### YOUR OBJECTIVE
The expected answer is a bare count of the lines in the data below that contain "left".
== AVAILABLE DATA
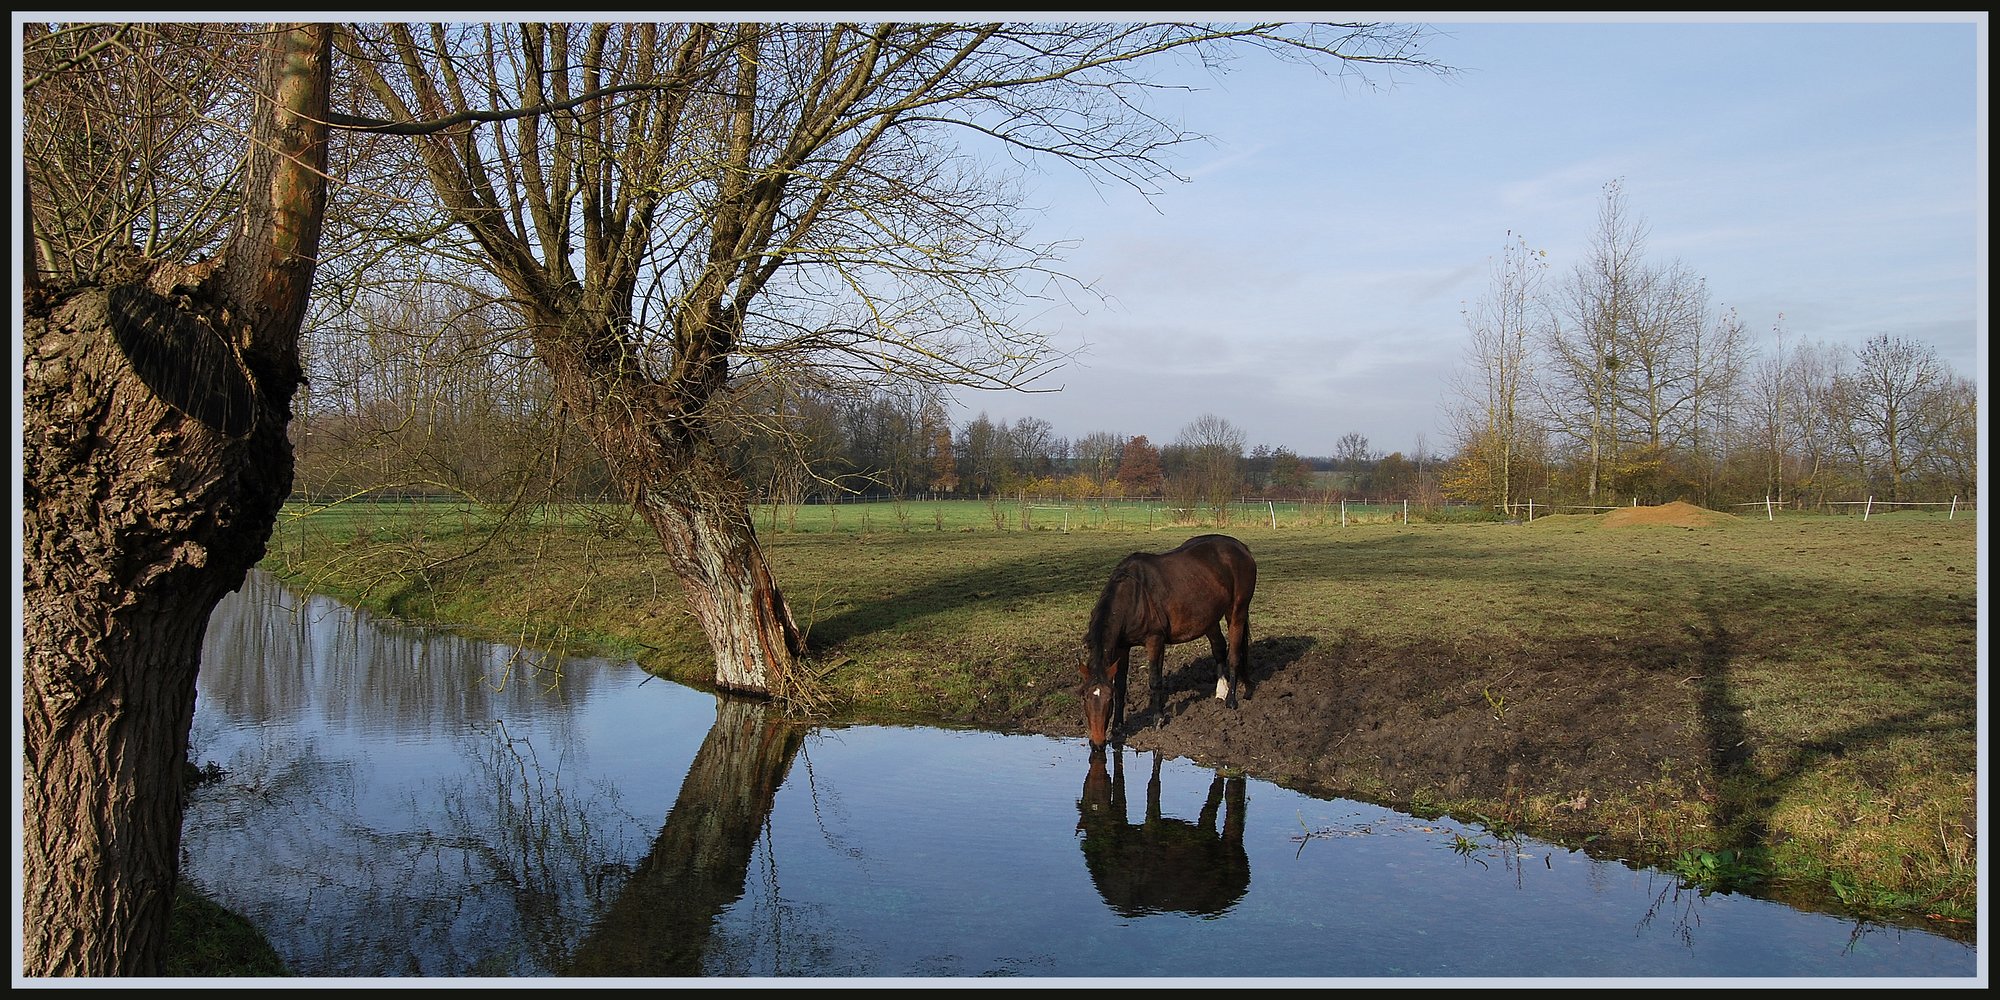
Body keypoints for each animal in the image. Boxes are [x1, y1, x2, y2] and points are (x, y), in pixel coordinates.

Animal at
====
== AVAILABLE DATA
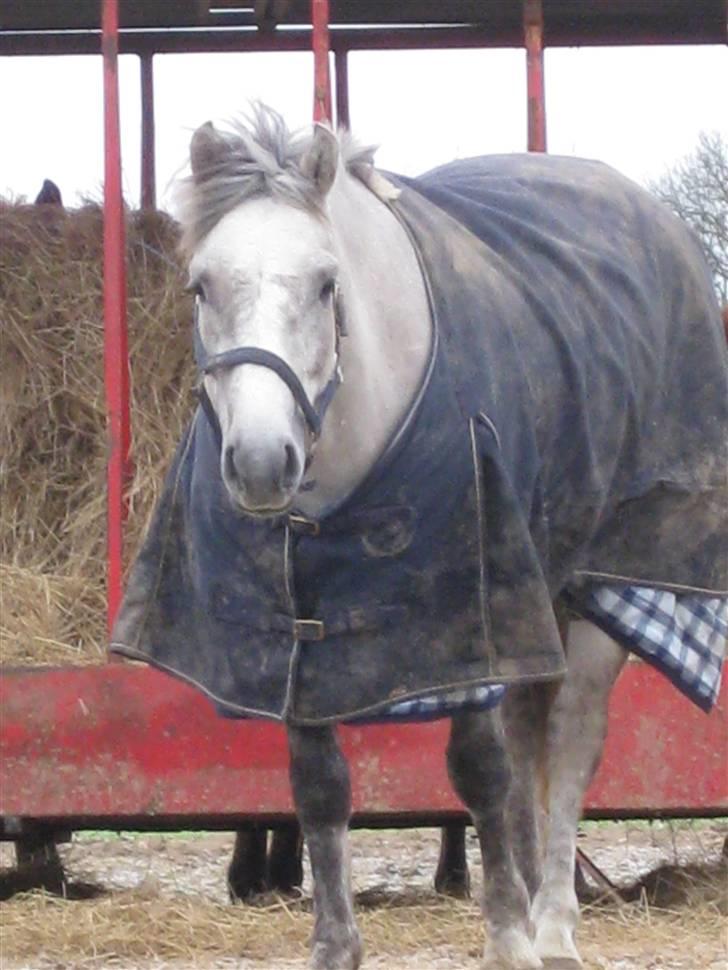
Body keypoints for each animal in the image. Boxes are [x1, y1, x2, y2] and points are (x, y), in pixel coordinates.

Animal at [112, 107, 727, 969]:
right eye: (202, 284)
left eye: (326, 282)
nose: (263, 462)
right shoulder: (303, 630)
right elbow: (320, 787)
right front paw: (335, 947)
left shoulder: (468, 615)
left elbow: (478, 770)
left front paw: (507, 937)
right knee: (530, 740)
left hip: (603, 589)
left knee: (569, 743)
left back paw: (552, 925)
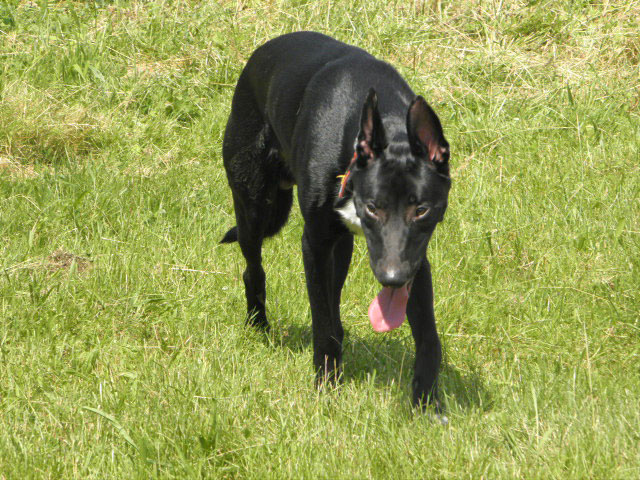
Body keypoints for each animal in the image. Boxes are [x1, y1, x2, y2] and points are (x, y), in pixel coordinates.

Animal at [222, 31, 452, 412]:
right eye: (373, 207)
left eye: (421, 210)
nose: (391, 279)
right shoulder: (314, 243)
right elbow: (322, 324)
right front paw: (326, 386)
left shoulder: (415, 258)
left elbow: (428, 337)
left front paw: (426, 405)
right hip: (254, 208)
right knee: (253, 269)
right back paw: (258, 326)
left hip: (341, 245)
====
### WRITTEN SOLUTION
12